[Extracted page text data]
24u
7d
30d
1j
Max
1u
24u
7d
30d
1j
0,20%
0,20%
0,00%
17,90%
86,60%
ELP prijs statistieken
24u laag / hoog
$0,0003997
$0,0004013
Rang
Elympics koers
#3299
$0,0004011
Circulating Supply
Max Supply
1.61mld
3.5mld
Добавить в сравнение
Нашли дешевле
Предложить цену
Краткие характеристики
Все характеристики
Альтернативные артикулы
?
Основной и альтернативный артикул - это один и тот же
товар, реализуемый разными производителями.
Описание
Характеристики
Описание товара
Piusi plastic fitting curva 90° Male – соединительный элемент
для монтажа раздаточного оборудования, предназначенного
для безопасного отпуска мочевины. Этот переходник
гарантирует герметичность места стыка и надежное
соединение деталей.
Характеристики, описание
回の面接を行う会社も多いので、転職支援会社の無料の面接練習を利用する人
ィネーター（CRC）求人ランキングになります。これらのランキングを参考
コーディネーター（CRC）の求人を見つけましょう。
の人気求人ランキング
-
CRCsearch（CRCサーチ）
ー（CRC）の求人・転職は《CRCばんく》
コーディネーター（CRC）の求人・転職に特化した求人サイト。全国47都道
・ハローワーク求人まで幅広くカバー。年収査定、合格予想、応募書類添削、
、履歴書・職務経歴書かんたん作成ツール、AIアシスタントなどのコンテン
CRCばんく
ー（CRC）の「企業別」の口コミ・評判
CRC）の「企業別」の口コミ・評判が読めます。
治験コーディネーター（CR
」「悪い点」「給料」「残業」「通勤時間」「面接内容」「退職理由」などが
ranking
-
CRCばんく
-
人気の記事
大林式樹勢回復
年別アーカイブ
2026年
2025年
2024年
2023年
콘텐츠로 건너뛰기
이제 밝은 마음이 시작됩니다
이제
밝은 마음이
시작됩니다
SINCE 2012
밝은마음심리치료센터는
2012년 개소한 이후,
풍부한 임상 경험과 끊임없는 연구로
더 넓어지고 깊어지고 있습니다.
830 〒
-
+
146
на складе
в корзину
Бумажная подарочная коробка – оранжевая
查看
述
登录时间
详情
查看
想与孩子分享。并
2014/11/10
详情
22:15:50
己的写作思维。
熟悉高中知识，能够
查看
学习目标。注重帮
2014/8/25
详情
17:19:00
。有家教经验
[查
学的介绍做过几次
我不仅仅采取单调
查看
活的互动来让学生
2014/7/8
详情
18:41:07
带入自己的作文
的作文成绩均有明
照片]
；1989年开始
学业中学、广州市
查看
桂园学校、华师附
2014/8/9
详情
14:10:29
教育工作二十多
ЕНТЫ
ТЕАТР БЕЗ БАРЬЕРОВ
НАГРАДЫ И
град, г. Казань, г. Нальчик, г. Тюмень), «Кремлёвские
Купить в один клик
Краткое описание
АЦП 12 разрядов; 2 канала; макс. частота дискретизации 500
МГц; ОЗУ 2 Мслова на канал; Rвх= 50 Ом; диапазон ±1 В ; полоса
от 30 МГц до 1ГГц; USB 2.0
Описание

TASK INSTRUCTIONS. Lines with the word "の口コミ": copy each one from the data above.

EXERCISE RESPONSE.
ー（CRC）の「企業別」の口コミ・評判
CRC）の「企業別」の口コミ・評判が読めます。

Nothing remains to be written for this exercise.